Behind the scenes with Graphics Editor Josh Katz
When the New York Times recently published an analysis of Democratic fundraising across the country, I was struck by the impact an interactive map can have on making complicated subjects more approachable. I caught up with Josh Katz, a Graphics Editor who worked on these maps to learn more about his approach.
Fundraising data has been key to determining which democratic candidates make it to the debate stage. What made you want to visualize that data geographically?
We thought it would give an interesting look at the state of the campaign, letting us really explore the geographic variation in candidate fundraising and support in very fine detail. So, working with my colleagues Rebecca Lai, Rachel Shorey, and Thomas Kaplan, we set to work creating these maps.
How was the data delivered? Was it easy to process?
Rachel wrote some Python scripts to download and parse the FEC data. For the ActBlue filing, the FEC puts up a flat “.fec” file — not something standard — which we catch by monitoring either their API or an RSS feed. Once that was posted, Rachel downloaded the file and ran her code.

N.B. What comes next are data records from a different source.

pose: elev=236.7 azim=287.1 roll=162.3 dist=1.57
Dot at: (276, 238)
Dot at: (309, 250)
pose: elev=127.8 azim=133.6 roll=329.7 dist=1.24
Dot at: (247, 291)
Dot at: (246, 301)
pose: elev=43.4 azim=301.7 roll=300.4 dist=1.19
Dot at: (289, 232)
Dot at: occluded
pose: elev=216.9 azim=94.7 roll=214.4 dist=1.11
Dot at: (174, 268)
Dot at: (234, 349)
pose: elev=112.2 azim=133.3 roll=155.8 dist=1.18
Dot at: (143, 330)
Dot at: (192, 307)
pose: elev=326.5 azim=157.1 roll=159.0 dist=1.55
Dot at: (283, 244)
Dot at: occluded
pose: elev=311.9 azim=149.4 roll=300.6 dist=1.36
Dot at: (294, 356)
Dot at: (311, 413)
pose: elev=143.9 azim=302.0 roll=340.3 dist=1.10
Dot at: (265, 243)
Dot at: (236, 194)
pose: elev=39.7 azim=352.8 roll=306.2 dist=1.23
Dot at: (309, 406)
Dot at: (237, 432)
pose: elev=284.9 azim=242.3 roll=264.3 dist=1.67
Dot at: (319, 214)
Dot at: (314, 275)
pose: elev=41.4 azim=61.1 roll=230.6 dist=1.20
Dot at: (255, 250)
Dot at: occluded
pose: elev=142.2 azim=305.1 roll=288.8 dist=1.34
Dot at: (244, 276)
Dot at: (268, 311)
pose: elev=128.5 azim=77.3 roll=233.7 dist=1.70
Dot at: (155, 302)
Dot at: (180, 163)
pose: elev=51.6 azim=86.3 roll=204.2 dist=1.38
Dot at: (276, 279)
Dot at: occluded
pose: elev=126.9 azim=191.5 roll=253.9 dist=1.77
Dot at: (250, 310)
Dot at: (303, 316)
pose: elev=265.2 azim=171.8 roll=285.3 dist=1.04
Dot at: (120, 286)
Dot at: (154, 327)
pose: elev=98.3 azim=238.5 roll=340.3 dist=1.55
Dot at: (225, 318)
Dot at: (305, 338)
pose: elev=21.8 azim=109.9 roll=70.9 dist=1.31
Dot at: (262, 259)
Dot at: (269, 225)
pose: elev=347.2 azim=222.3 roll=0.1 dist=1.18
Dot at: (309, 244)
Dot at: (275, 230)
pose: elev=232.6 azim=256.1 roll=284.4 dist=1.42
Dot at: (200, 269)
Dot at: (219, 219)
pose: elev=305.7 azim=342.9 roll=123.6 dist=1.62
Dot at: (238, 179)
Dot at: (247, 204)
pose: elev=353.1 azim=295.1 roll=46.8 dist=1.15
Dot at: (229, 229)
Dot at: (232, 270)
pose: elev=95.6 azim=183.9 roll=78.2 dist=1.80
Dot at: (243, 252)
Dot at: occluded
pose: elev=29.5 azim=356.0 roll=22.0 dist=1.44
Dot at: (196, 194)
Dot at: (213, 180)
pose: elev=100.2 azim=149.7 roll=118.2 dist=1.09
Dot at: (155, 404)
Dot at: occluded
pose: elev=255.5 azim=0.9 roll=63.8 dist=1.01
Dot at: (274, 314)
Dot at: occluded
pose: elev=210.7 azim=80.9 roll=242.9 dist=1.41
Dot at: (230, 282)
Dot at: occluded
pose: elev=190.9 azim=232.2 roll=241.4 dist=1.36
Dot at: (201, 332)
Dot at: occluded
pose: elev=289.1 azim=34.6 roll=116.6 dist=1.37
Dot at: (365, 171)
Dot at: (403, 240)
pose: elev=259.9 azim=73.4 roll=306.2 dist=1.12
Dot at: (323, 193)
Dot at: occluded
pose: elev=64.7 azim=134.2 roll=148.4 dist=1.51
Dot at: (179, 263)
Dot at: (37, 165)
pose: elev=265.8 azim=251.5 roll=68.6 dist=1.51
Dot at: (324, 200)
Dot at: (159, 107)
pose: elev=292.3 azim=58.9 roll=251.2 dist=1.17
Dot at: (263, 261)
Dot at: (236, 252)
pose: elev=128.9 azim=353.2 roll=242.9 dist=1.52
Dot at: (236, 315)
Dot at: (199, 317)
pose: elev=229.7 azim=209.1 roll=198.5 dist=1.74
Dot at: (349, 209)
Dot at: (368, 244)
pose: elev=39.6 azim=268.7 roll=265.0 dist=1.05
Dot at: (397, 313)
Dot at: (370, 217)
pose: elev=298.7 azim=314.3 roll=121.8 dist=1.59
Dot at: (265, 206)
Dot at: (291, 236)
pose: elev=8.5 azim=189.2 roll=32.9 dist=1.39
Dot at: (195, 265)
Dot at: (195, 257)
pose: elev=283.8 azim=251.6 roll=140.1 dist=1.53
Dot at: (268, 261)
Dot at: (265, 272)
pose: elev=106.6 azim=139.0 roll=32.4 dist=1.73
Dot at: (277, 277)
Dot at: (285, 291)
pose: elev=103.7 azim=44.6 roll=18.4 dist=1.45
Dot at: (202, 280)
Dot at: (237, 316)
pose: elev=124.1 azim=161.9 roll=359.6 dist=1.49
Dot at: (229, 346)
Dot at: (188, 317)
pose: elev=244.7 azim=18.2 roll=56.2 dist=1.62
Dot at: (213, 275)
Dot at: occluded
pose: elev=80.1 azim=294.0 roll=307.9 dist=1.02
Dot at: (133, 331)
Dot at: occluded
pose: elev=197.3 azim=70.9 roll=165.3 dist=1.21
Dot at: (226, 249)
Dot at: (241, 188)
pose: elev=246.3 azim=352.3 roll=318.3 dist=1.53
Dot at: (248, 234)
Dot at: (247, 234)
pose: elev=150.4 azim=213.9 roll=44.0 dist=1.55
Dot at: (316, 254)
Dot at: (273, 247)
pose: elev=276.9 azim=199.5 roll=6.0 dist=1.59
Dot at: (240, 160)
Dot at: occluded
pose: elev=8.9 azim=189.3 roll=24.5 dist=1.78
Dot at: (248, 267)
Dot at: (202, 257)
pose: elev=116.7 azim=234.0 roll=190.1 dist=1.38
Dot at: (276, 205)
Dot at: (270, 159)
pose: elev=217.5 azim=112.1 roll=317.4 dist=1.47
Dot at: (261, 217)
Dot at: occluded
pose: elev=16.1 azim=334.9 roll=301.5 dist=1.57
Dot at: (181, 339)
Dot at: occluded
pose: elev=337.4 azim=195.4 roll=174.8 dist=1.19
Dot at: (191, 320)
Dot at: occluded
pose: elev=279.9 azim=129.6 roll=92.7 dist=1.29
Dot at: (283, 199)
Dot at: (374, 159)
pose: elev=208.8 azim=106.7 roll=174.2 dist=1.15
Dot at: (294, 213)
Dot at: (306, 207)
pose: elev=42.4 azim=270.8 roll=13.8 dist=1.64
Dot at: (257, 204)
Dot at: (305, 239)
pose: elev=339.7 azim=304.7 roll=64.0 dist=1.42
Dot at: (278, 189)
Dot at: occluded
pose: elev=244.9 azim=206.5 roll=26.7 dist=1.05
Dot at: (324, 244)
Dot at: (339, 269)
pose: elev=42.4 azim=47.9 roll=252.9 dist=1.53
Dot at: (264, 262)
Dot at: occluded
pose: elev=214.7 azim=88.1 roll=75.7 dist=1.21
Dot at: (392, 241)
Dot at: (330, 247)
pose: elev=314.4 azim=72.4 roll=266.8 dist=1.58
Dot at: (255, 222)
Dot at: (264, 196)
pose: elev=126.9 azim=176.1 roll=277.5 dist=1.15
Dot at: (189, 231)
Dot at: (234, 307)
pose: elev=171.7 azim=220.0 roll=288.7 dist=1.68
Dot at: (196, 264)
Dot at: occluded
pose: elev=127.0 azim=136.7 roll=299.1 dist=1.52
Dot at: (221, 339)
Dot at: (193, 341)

The end result is that I’m handed a nice, well-formatted CSV that I can use to generate the maps.
How did you tie the data to the map? What made you choose zip codes over something else like census blocks, addresses, etc.
We realized we needed to assign each donor a location from the FEC records before we could map them. We have their addresses, but not their locations. At first, we considered doing a geocoding query for each person, but we were looking at a few million records. So instead, we approximated each donor’s location based on the centroid of their ZIP code. It’s not perfect, but it seemed good enough for our purposes. And it made the whole process very fast, which was good because we were trying to turn this around pretty quickly.
New York Times has built with Mapbox for a while, but was there anything new that you tried out for this article?
One thing we did this time that was new for us was projecting the shapes in Albers instead of using web Mercator. We really liked the effect of it, and we’ll probably use it again in the future. There’s less spatial distortion than with a Mercator projection, and I think it just looks aesthetically better. And if you want to have Alaska and Hawaii and Puerto Rico all on the same map, that really gets tricky to do in Mercator.
Can you walk us through that? You used the Dirty Reprojectors from Development Seed, right?
Yes. We used their code and then modified it slightly to use an Albers projection with separate projections for Alaska, Hawaii, and Puerto Rico.
The downside to doing the reprojection is that you don’t get the benefit of those underlying Mapbox tiles, like roads and boundaries and city names etc. So everything that we wanted in the map, we had to run through that same reprojection script. We had to make a state boundaries layer and a cities layer, and then put in some roads, and then felt like that was enough.
Did you use any other tools to achieve this visualization?
R to do the initial spatial smoothing, and we used mapshaper to do a lot of the pre-processing of all of these different shapefiles. I used mapshaper a lot. And then Tippecanoe to generate the tiles and upload them to the Mapbox server.
If you had to do this without Mapbox or before Mapbox, would it have been possible?
I’m sure that with the help of some other graphics editors here, we would’ve been able to do it. I would not have been able to do it without additional help from other people, just because I don’t know how to do a lot of the things that it would have involved. We did the baseball fan maps five years ago, and I was looking at those maps as we were developing this one and remembering what that process was like. And it was, I would say, significantly more involved in terms of just generating the tiles and that whole process.